When you hear quotes like "the Citizen Kane of bad movies" how do you react? What were your favorite quotes about the movie and book?
I always find the reactions to The Room to be hilarious, but I didn’t anticipate how clever the responses, one liners and memes would end up being. When I first watched the rough cut with family and friends, we were all curious as to how a mainstream audience would respond to it. At that point, outside of Tommy, no one assumed The Room would ever see the light of day.
The quote that I love most about the movie is “Watching this film is like getting stabbed in the head.” My goal with the book was to write something first rate about something fifth rate. One of my favorite quotes about The Disaster Artist is by The Huffington Post: “Possibly the most important piece of literature ever printed.” I think these quotes compliment each other well.
There are events where people wear costumes and watch the movie in theaters? Have you gone? What's that like?
The best way to experience The Room is in a theatre. The audience participation really makes the film’s magical flaws come alive. I attended a screening at the Ziegfeld in New York City a while back, and it was a great experience. 1,200 people shouting lines and throwing spoons at the screen in unison was something to behold.
What do you hope people will take away from The Disaster Artist?

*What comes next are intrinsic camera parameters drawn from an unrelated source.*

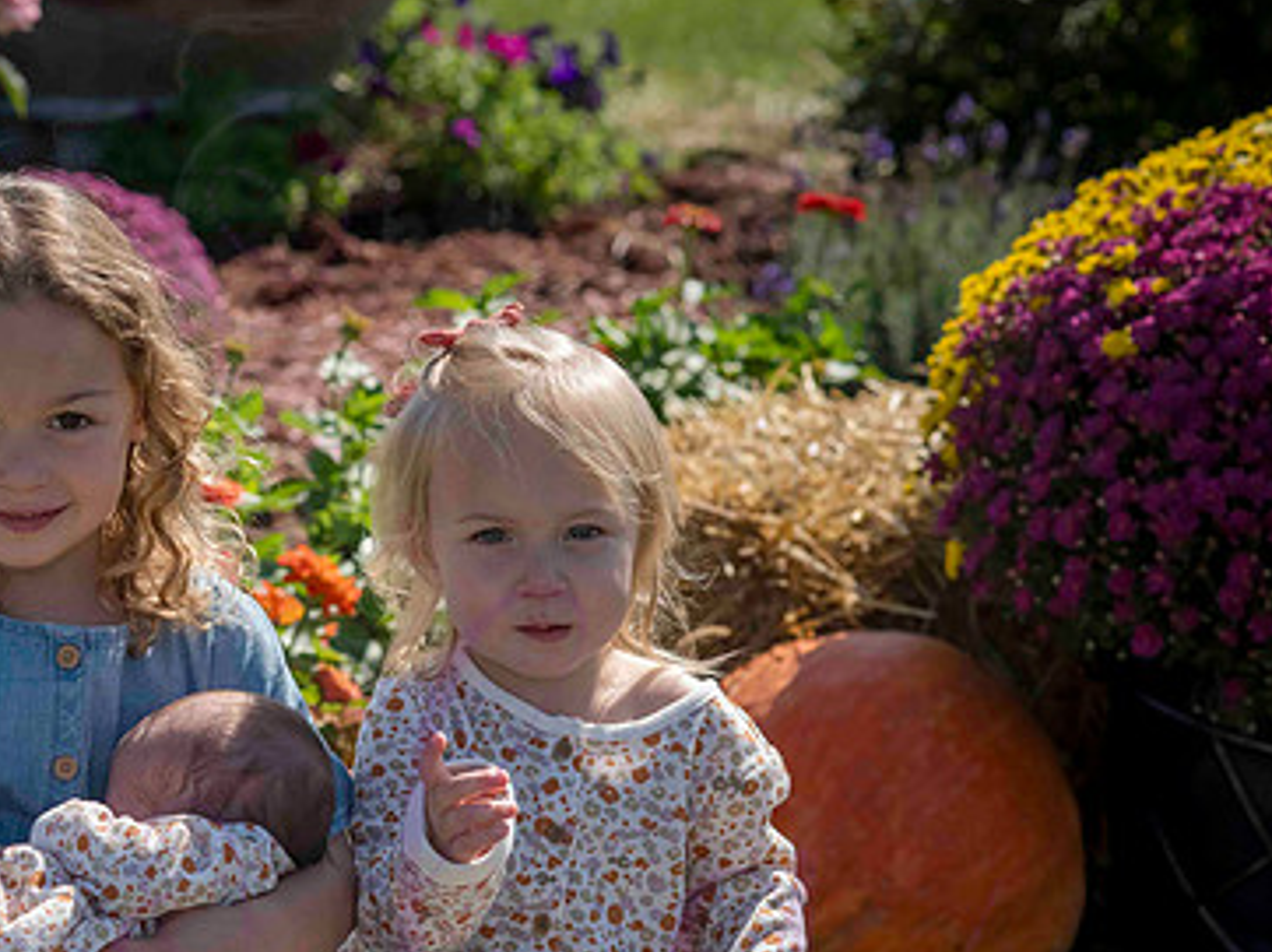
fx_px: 4811
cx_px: 299
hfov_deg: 15.0
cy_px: 659
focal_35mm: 131
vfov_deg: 11.3
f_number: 6.3
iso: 400
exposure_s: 1/1250
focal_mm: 85
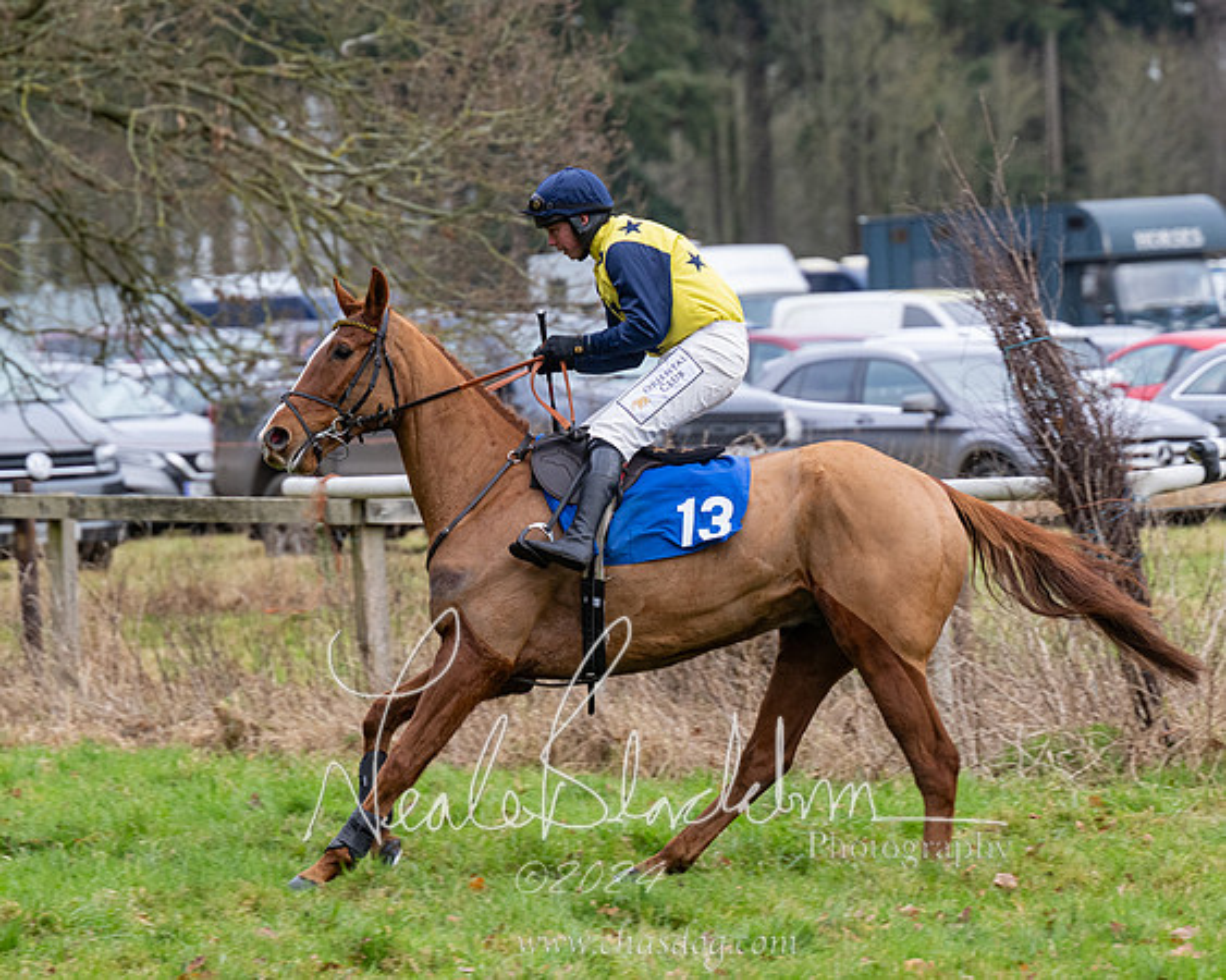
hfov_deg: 6.2
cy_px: 482
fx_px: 11323
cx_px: 718
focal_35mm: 312
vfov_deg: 5.0
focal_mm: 180
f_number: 5
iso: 800
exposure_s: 1/500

I hope readers will experience a balance of heart, sadness, and humor. I think the story expressly depicts the power of believing in oneself as well as the perils that can arise when pursuing your dream. Lastly, I think the book proves that, in life, anything is possible.
I'll end with the big question people who have seen the movie ask me: What was Tommy thinking? What did he see that we don’t see?
Tommy had a grand vision. He wanted to make the next great American drama. He wanted to the next Marlon Brando. He wanted to win an Oscar. He wasn’t going to let anyone deter him from those goals. The night Tommy conceived The Room, he told me “When people see my project, people will not sleep for two weeks.” In a way, mission accomplished.